Understanding the Candidate-Recruiter Relationship


A candidate utilises recruiters to speed up the process and take advantage of inside knowledge regarding upcoming opportunities, industry insight, and career advice. He or she has spent hours, even days, writing a CV and cover letter. As follows, candidates expect recruiters to respond to open vacancy applications immediately. 


From your perspective (the recruiter), however, this is both commonplace and unjust. Hours are spent trawling through hundreds of CVs on a daily basis. On top of that, you have an exhaustive list of recruitment responsibilities that includes endless phone calls and social media monitoring. You’re client-driven: you work for clients and must fulfill their needs. So you’re not going to force a round peg into a square hole simply to remove a candidate from your list. Your placement total is small, relative to what it could be, because it’s somewhat rare to source an individual with the appropriate experience, expertise, and personality for a specific role.

Again, understandable.

One of the Biggest Complaints in Recruitment

You know that candidates will be appreciative of your work in the long run. Even if they don’t get a specific job, you keep their CVs stored in your inbox or CRM just in case an appropriate open vacancy does turn up. But in the moment, candidates are often blinded by their job search, and they demand quick response times. A candidate may perceive your lack of response as a lack of respect.

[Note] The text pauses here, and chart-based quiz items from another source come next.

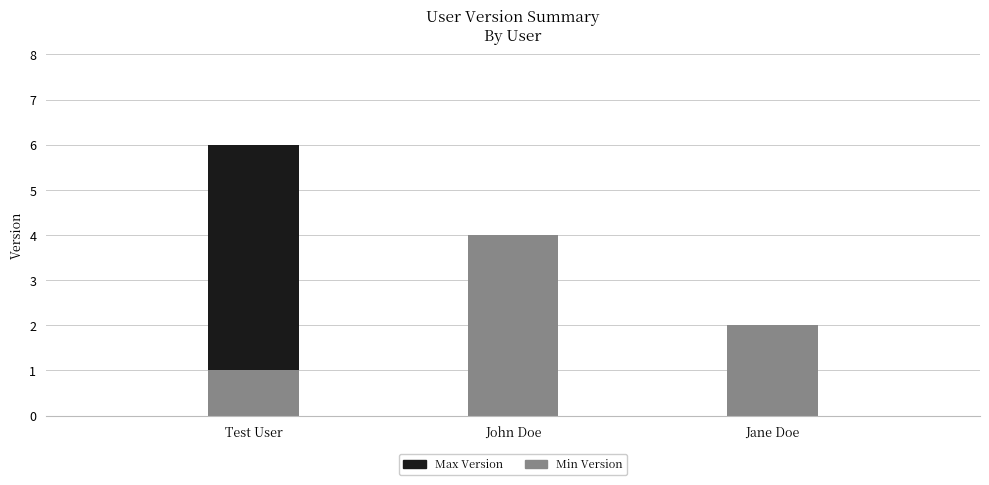

At which category is the sum across all series the highest?

Test User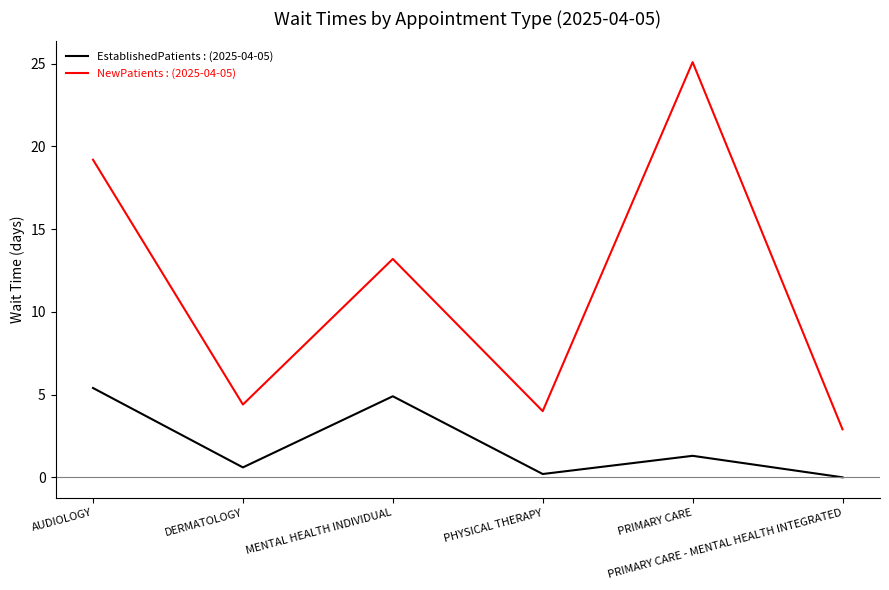

What is the greatest value displayed?

25.1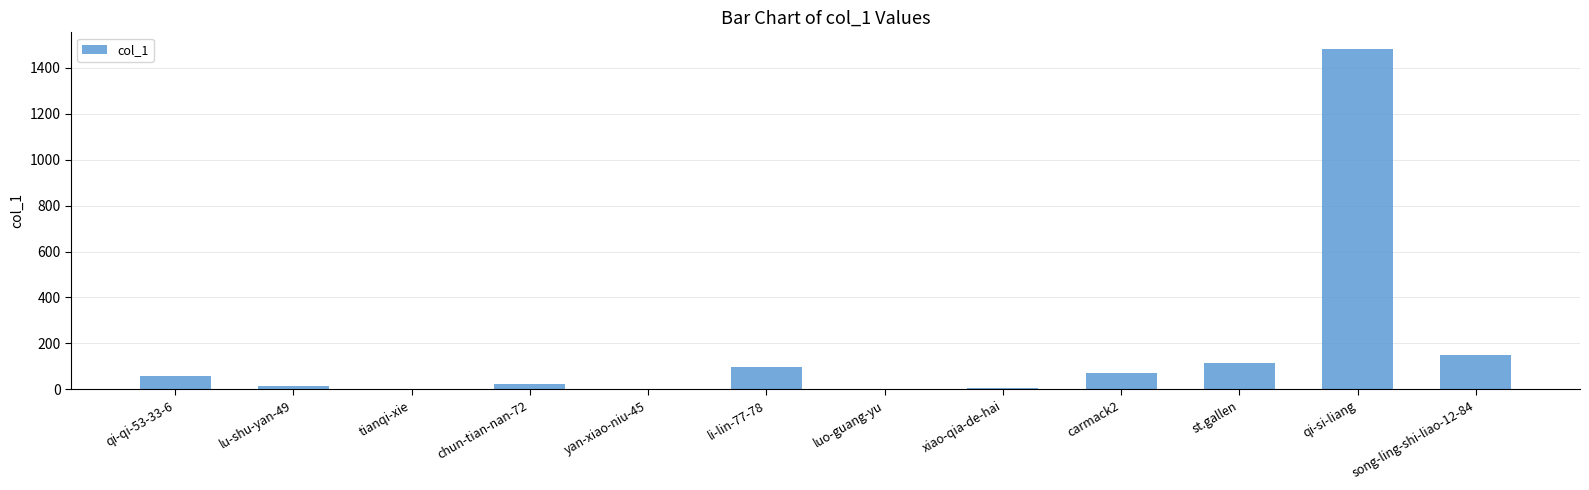

At which label is the value closest to 740?

song-ling-shi-liao-12-84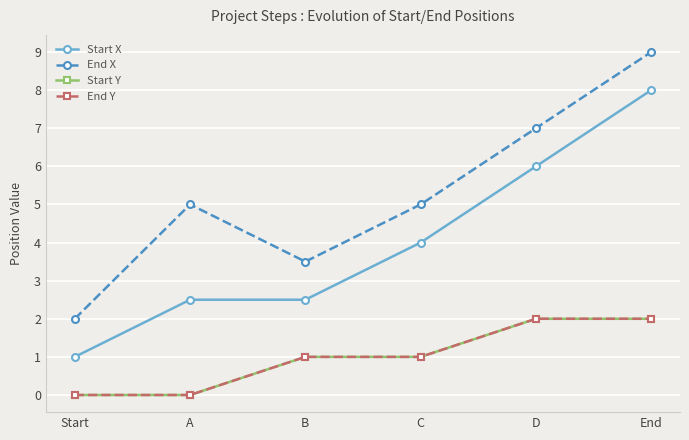

Is this an area chart (filled region under the line)?

No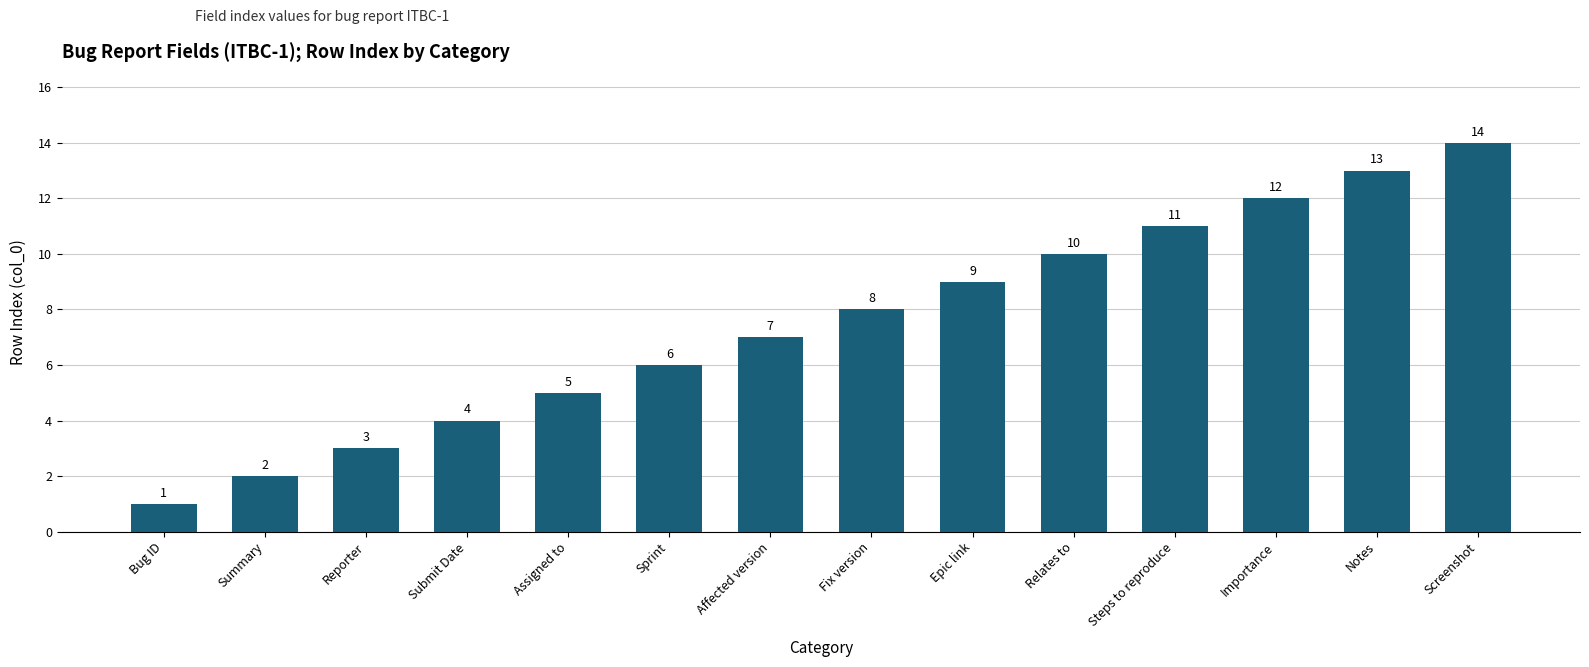

What is the difference between the second highest and second lowest values?

11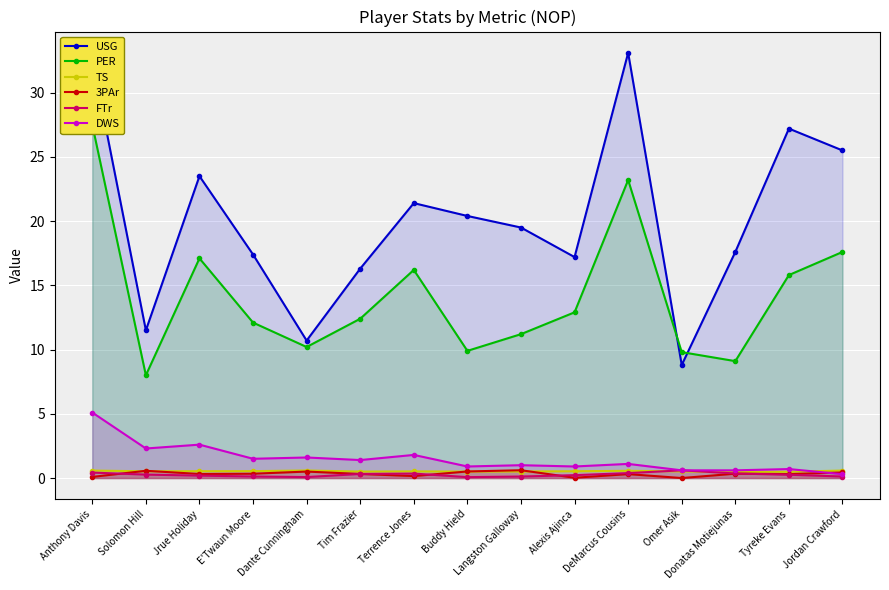

Is the value of FTr at Alexis Ajinca greater than the value of DWS at E'Twaun Moore?

No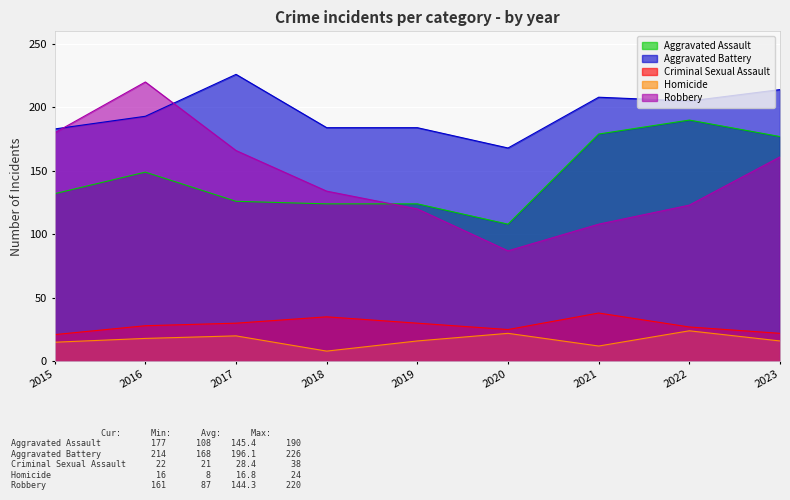

What is the maximum value shown in the chart?

226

Give Feedback – Don’t Burn Your Bridges

The worst case scenario is losing a candidate. Candidates who don’t get placed might think that it has been a waste of time to work with your company and – thanks to today’s social media-savvy world – your reputation can be damaged.

Unfortunately, we are all human. We cannot read minds. But relationships drive business. So what can you, as a recruiter, do to change this?

Be transparent – reassure the candidate that his or her CV hasn’t disappeared into a black hole. When candidates don’t get a job that they applied for, give feedback. There are so many reasons that are out of a candidate’s control that can get in the way of a placement:                            

  • The role has been filled by someone else
  • The candidate is over- or under-qualified
  • The organisation wants a different fit
  • The role has now closed, and the company has decided to shift internal responsibilities or outsource

While it’s important to give feedback, you’re obviously busy, so you’re unlikely to call each rejected candidate on the telephone. Why not create a set of draft email templates to send for each of the above circumstances? To make things even easier, why not input these email templates into an ATS and send personalised rejection emails out with the click of a button? Whatever your chosen mode of communication, convey the message as promptly, sincerely, and professionally as possible.

You can even go one step further and use your insider knowledge to let candidates know about roles that might be a better fit and are likely to come up in the near future – just take a look at your candidate pipeline. This may seem like an ironic suggestion, given the aforementioned appreciation of your busy schedule, but trust us: putting in a little extra effort can put you way ahead of the rest.